▸ **STATED GOAL**:
Count the lines in the CAD file records entries below that contain the string "disambiguationData", with case counting, and reply with only that number.

(Collected data entries)
..........
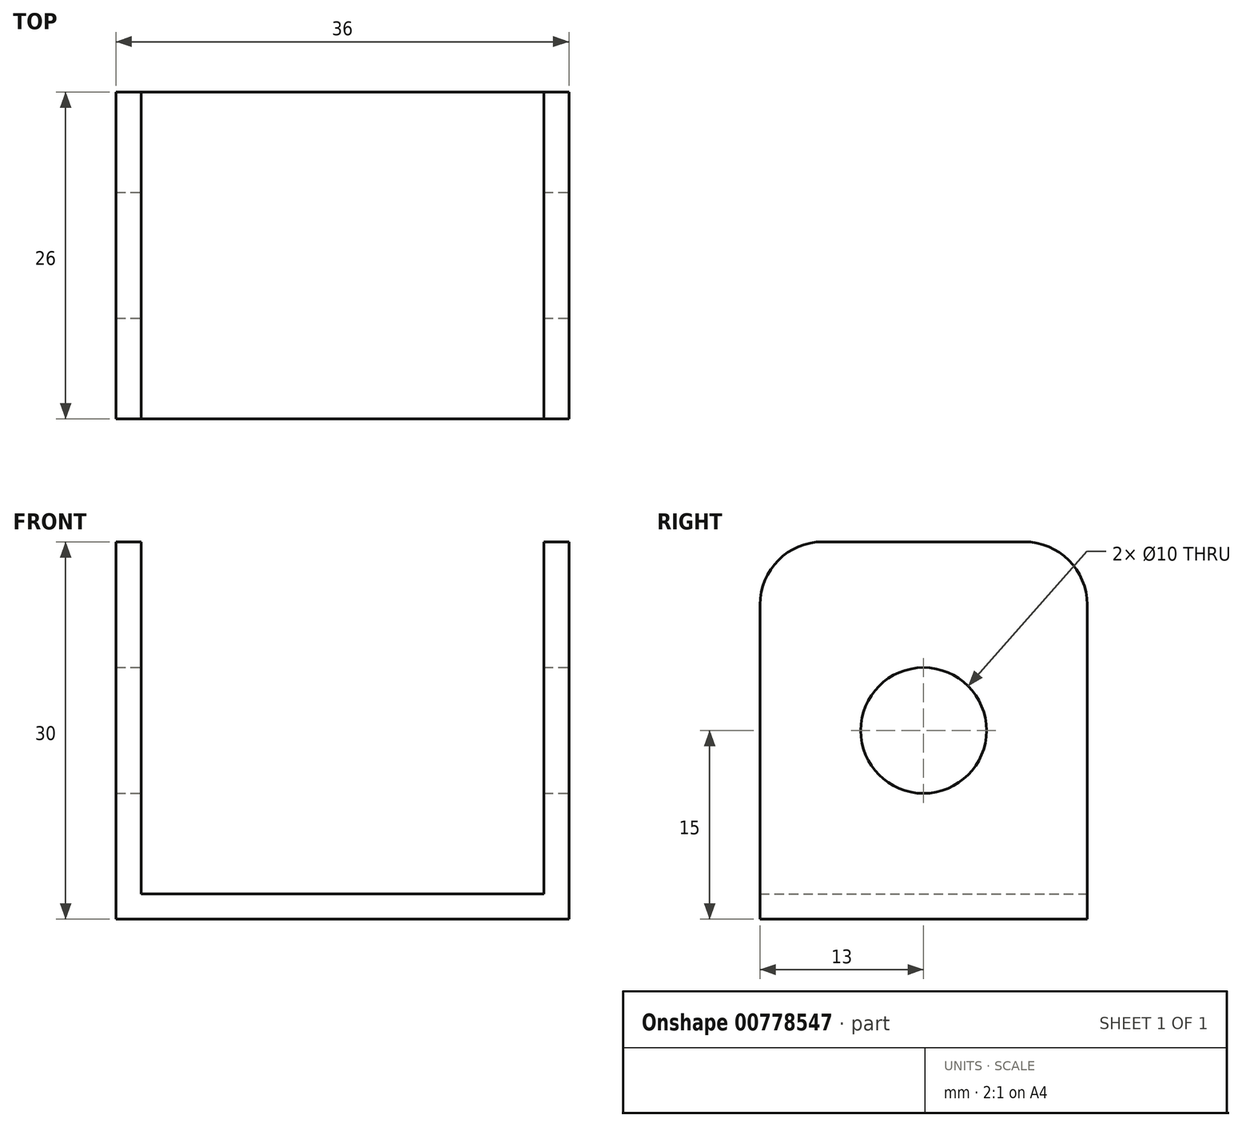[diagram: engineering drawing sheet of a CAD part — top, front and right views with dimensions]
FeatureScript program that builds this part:
annotation { "Feature Type Name" : "Feature", "Feature Type Description" : "" }
export const myFeature = defineFeature(function(context is Context, id is Id, definition is map)
    precondition{}
    {
        {
            var Q0;
            Q0=qCreatedBy(makeId("Front.planeOp"),FACE);
            var sketch = newSketch(context, id + "F0", { "sketchPlane" : qUnion([Q0])});
            skLineSegment(sketch, "E0", {"start": v(0, 0) * mm, "end": v(-36, 0) * mm});
            skLineSegment(sketch, "E1", {"start": v(-36, 0) * mm, "end": v(-36, 30) * mm});
            skLineSegment(sketch, "E2", {"start": v(0, 0) * mm, "end": v(0, 30) * mm});
            skLineSegment(sketch, "E3", {"start": v(0, 30) * mm, "end": v(-2, 30) * mm});
            skLineSegment(sketch, "E4", {"start": v(-2, 30) * mm, "end": v(-2, 2) * mm});
            skLineSegment(sketch, "E5", {"start": v(-2, 2) * mm, "end": v(-34, 2) * mm});
            skLineSegment(sketch, "E6", {"start": v(-34, 2) * mm, "end": v(-34, 30) * mm});
            skLineSegment(sketch, "E7", {"start": v(-34, 30) * mm, "end": v(-36, 30) * mm});
            skSolve(sketch);
        }
        {
            var Q0;
            Q0=makeQuery(id+"F0.imprint","IMPRINT",FACE,{"disambiguationData":[TD([[makeQuery(id+"F0.imprint","IMPRINT",EDGE,{"derivedFrom":sQuery(id+"F0.wireOp",EDGE,"E0")}),-1.0]])]});
            extrude(context, id + "F1", {"entities" : qUnion([Q0]), "depth" : 26 * mm, "offsetDistance" : 25 * mm});
        }
        {
            var Q0;
            Q0=makeQuery(id+"F1.opExtrude","SWEPT_FACE",FACE,{"disambiguationData":[OSD([sQuery(id+"F0.wireOp",EDGE,"E2")])]});
            var sketch = newSketch(context, id + "F2", { "sketchPlane" : qUnion([Q0])});
            skCircle(sketch, "E8", {"center": v(-13, 15) * mm, "radius": 5 * mm});
            skPoint(sketch, "E8.centerSnap0", {"position": v(-13, 30) * mm});
            skPoint(sketch, "E8.centerSnap1", {"position": v(-26, 15) * mm});
            skSolve(sketch);
        }
        {
            var Q0;
            Q0=makeQuery(id+"F2.imprint","IMPRINT",FACE,{"disambiguationData":[TD([[makeQuery(id+"F2.imprint","IMPRINT",EDGE,{"derivedFrom":sQuery(id+"F2.wireOp",EDGE,"E8")}),1.0]])]});
            extrude(context, id + "F3", {"entities" : qUnion([Q0]), "operationType" : NewBodyOperationType.REMOVE, "oppositeDirection" : true, "depth" : 52.2 * mm, "offsetDistance" : 25 * mm});
        }
        {
            var Q0;
            Q0=makeQuery(id+"F1.opExtrude","CAP_EDGE",EDGE,{"disambiguationData":[OSD([sQuery(id+"F0.wireOp",EDGE,"E3")])],"isStart":true});
            var Q1;
            Q1=makeQuery(id+"F1.opExtrude","CAP_EDGE",EDGE,{"disambiguationData":[OSD([sQuery(id+"F0.wireOp",EDGE,"E3")])],"isStart":false});
            var Q2;
            Q2=makeQuery(id+"F1.opExtrude","CAP_EDGE",EDGE,{"disambiguationData":[OSD([sQuery(id+"F0.wireOp",EDGE,"E7")])],"isStart":true});
            var Q3;
            Q3=makeQuery(id+"F1.opExtrude","CAP_EDGE",EDGE,{"disambiguationData":[OSD([sQuery(id+"F0.wireOp",EDGE,"E7")])],"isStart":false});
            fillet(context, id + "F4", {"entities" : qUnion([Q0, Q1, Q2, Q3]), "radius" : 5 * mm, "tangentPropagation" : true, "allowEdgeOverflow" : false});
        }
    });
..........
▸ **THE ANSWER**:
7